At the heart of David’s interior design philosophy is the need to be surrounded by objects of emotive value to afford the homeowner a sense of belonging. “My home here is in many ways an autobiography of who I am; it’s always evolving and changing and it reflects all the things I’m interested in. I think every home should be like that. We all need to be fed emotionally, even on a subliminal level. We need colour, vibrancy and texture and we need to be surrounded by things that have an emotional significance to us, even if it’s just a load of pebbles from the beach or a piece of china your grandmother gave you. It reminds you that you’re a human being and not there just to broker money from your home like some sort of commodity.”
After an illustrious career as a globally acclaimed interior decorator, David opened 40 Winks, his boutique hotel, with that same entrepreneurial spirit behind his artistic vocation. “I’ve got no background in hotel or event management and I’ve just learnt very quickly by doing it. I’m sure I’ve made lots of mistakes and there are probably things I could do better, but hopefully my passion for it makes up for the lack of knowledge.”

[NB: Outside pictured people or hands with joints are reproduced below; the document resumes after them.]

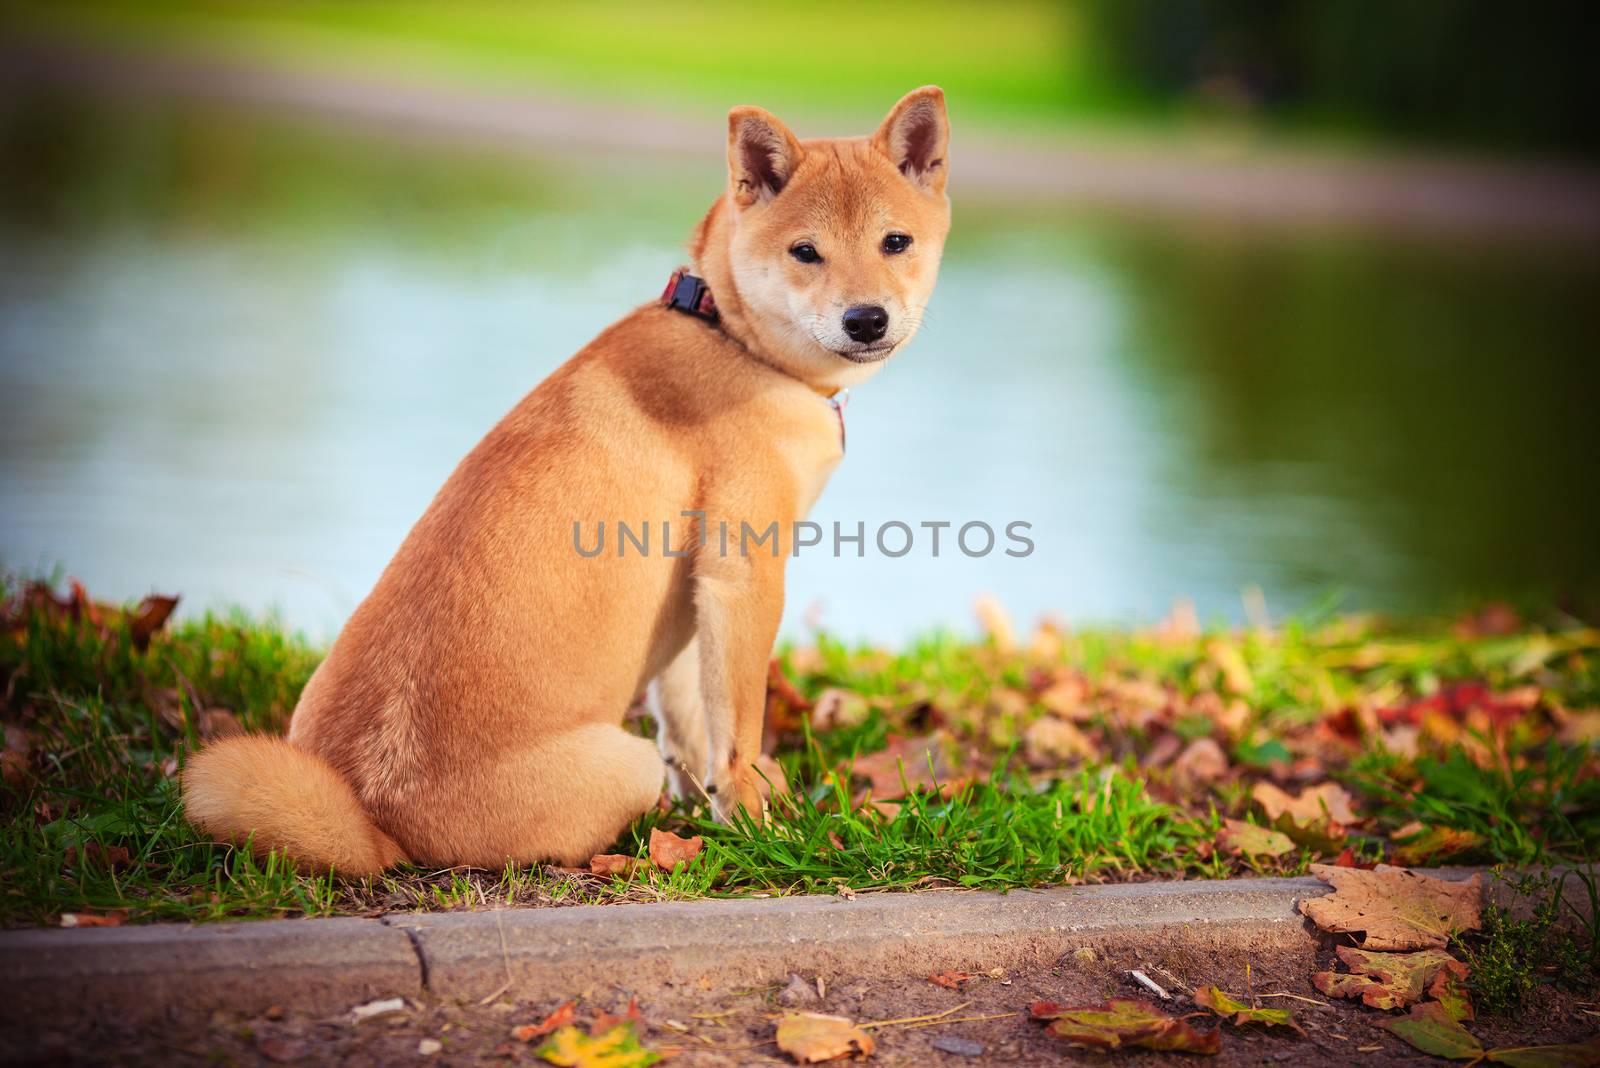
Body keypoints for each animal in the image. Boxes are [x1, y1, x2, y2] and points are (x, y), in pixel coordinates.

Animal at [183, 87, 947, 876]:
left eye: (895, 242)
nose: (867, 319)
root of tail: (373, 821)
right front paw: (763, 827)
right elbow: (737, 728)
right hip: (624, 761)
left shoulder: (696, 589)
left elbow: (692, 720)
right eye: (805, 252)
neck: (731, 337)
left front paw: (715, 812)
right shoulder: (744, 572)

Having opened in March 2009, 40 Winks is situated in a Queen Anne period townhouse that has been David’s home for the past twelve years, itself the backdrop of many fashion shoots for consumer magazines. Once a hangout for fashion models and photographers, the doors are now open to anyone wanting the Carter experience. “We’re very small, very niche, we’re not trying to build a puffed-up global brand. We just want to create something with authenticity and honesty about it. A lot of people who stay here are used to staying in smart and swanky hotels which are rather anonymous in nature. They come here and find themselves in a place that feels like a home; they hangout and sit up to the early hours of the morning chatting. It’s a very different experience, a human experience.”
The events at 40 Winks are booked up months in advance, being small, bespoke and exclusive yet accessible to all. They are an extension of the concept behind the hotel and of David’s design philosophy. “People are looking for different experiences that are interesting and stimulating on both an emotional and intellectual level and the popularity of the events here are testament to that. It’s about finding things that have a value.”
One example of the eclectic events to be found at 40 Winks is the Bedtime Story Nights, a refreshing take on a traditional storytelling experience. “Dressing up in pyjamas and nighties and allowing oneself to be transported back to childhood, listening to a fantastic ripping yarn or a ghost story is a really magical thing. There’s warmth about it, a sense of humanity. It’s not about prettying things up, packaging and branding them, but a lovely thing to do for its own sake and an enriching experience.”
David has created something wonderful that has captured the hearts and minds of all who enter his domain. The hotel and their events are the very antithesis of faceless corporate globalisation, harking back to an era of community spirit, of storytelling, socialising and the innocence of being oneself among likeminded companions. And while his hands are truly full juggling a design career with a landmark boutique hotel, he welcomes all with open arms and that, in a nutshell, is David Carter and 40 Winks.
In the words of another iconic Carter, “With me it’s a full time job. Now behave yourself.”